On Wednesday, March 23, the pound, which was steadily growing in value, dropped against the greenback. The catalyst for the fall of GBP was negative macroeconomic reports, indicating an increase in inflation in the UK to a 30-year high.
According to the Office for National Statistics (ONS), the country's annual inflation rate soared to 6.2% in February from the previous 5.5%. According to current reports, the UK CPI rose 0.8% last month. Analysts had expected consumer prices to rise within 5.9%. According to experts, this indicates the inability of the UK regulator, which cannot cope with the next round of consumer prices. At the same time, the Bank of England has raised its key rate three times, bringing it to 0.75%.
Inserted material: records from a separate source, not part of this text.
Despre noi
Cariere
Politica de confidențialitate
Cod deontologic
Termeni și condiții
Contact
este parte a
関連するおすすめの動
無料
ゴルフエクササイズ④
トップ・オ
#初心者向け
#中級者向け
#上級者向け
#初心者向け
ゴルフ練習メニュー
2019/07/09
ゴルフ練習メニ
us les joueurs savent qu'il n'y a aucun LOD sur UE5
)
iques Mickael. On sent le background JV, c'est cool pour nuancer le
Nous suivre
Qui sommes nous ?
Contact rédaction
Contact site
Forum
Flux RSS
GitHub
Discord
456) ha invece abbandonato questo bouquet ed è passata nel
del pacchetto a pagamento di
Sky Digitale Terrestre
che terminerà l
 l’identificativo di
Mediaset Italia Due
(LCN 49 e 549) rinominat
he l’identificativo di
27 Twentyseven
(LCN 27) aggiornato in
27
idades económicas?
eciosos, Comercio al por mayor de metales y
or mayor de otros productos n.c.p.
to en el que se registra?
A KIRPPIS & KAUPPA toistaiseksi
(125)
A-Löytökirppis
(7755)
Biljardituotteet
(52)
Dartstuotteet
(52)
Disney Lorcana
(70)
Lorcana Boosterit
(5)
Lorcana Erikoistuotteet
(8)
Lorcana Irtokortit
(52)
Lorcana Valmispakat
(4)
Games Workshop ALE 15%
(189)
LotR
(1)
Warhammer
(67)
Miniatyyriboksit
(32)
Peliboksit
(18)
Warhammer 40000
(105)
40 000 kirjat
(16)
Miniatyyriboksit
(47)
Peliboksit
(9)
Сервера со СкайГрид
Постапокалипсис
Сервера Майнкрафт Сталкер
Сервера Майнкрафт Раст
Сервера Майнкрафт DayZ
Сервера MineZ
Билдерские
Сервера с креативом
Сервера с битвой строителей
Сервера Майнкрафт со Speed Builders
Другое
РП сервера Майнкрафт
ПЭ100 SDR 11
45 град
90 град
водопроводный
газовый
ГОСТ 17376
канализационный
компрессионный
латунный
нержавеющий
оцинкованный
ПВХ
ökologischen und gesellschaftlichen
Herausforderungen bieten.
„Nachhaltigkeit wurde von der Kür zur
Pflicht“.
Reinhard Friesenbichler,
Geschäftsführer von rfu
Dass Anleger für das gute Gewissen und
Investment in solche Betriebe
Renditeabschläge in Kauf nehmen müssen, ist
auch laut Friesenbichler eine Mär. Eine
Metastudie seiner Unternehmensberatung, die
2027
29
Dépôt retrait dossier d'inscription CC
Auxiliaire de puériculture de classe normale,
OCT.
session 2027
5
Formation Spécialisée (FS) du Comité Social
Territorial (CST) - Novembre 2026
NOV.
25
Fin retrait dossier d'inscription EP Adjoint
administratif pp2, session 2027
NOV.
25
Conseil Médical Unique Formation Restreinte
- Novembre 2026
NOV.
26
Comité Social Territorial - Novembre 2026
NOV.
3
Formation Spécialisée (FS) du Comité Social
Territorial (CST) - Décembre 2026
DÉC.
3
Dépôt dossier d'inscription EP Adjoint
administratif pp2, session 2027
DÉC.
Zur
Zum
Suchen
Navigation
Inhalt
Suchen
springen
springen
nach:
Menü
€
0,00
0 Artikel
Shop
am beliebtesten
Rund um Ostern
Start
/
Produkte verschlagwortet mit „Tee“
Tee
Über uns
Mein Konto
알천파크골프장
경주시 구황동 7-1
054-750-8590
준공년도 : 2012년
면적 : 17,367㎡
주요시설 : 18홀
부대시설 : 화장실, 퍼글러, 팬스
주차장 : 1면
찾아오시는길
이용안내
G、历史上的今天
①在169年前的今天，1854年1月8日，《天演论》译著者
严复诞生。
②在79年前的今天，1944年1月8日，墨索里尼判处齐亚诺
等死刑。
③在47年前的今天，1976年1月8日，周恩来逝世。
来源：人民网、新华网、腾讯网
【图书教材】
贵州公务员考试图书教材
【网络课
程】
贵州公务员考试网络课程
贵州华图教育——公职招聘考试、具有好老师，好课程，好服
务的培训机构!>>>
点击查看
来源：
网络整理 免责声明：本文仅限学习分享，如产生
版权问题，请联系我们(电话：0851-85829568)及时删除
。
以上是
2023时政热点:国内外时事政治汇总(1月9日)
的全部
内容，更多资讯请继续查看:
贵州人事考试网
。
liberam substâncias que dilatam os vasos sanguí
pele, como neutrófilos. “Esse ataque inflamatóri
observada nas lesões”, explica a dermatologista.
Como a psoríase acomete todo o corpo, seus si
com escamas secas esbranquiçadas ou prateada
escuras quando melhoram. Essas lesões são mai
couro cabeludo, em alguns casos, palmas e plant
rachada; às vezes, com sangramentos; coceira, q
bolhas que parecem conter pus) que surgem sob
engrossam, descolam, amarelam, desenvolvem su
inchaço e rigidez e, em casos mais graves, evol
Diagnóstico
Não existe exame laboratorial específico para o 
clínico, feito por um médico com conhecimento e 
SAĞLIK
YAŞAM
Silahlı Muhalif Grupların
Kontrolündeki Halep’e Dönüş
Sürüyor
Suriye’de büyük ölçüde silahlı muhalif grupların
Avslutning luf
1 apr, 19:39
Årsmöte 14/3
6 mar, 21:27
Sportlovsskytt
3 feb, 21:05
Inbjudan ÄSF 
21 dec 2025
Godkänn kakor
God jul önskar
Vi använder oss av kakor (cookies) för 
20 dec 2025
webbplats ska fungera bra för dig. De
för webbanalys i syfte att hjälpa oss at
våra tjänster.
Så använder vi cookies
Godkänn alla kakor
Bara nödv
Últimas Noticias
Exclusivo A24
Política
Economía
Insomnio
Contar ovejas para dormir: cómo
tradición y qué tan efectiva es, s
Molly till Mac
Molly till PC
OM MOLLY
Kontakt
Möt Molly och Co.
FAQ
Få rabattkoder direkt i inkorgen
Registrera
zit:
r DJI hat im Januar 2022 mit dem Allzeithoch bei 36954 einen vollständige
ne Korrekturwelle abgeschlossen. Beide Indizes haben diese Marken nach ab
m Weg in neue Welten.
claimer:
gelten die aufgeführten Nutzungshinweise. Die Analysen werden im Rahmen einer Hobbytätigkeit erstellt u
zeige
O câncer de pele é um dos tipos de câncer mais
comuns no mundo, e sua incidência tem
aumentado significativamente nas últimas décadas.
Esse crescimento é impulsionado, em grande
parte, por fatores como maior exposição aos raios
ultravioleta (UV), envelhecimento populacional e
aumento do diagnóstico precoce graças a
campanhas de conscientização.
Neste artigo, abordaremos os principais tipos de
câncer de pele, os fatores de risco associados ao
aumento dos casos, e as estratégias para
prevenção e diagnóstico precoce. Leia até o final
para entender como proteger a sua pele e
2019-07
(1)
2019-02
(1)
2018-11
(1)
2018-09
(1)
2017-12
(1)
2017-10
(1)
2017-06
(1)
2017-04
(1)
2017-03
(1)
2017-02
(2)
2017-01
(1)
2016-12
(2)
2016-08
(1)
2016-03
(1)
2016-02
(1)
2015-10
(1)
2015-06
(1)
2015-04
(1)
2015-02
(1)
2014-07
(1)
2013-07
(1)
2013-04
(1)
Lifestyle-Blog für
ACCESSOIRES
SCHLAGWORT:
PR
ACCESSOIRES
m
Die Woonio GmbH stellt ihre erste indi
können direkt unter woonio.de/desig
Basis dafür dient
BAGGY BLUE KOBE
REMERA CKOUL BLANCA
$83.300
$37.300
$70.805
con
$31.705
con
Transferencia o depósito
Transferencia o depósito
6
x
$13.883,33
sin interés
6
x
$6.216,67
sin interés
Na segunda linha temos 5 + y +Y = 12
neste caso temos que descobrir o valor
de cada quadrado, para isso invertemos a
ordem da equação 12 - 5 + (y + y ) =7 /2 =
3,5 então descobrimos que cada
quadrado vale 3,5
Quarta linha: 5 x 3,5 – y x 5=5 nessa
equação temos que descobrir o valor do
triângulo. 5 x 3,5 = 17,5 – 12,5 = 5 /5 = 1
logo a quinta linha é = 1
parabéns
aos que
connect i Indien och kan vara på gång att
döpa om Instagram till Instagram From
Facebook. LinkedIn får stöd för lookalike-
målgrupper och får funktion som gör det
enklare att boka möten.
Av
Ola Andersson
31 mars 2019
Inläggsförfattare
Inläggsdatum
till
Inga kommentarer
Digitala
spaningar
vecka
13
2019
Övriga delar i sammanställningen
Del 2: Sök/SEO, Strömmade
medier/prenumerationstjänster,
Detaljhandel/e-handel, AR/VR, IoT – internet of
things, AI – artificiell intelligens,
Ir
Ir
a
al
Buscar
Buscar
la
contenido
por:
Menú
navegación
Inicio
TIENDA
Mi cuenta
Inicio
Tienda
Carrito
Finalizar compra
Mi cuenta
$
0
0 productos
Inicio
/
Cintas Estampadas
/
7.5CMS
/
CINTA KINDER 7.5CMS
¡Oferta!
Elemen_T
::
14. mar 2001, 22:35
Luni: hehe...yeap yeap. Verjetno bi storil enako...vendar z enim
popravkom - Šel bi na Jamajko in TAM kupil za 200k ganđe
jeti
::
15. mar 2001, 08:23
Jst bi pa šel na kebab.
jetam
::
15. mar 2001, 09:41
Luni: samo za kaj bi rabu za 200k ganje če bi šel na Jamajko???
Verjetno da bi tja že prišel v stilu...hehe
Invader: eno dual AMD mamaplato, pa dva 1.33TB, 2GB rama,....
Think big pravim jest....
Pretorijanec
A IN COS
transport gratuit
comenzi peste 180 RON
The pound reacted negatively to the rate hike. At the beginning of this week, the GBP/USD pair was trading near 1.3040, remaining in a bearish trend. Against this background, the experts recommended taking short positions in the pound. On Wednesday, March 23, the pound/dollar reached 1.3190 and started an upward movement.
At the same time, the prospect of further tightening of the monetary policy of the Bank of England is questionable. Last week, the regulator allowed the inflationary spiral to 8% but did not guarantee a further rate hike. The dovish stance of the Bank of England confuses investors and disorganizes the market. Against the backdrop of negative macroeconomic data, the pound is under strong pressure, which is exacerbated by geopolitical tensions related to the Russia-Ukraine conflict.
Many analysts consider the pound sterling one of the most promising currencies of 2022. The positive assessment of the GBP in the medium and long term is unaffected by its plummets. Experts are confident that in the near future the pound may strengthen.
Several factors contribute to the current optimism, including the advantage of the UK economy over the European one. Notably, the UK economy does not depend on Russian energy supplies. Comparison of the Bank of England with the Fed is also not in favor of the latter as the UK regulator raised rates before the US regulator did and is going to continue to do so. Many experts believe the pound is globally undervalued, so it has a chance to become a market favorite in the coming months.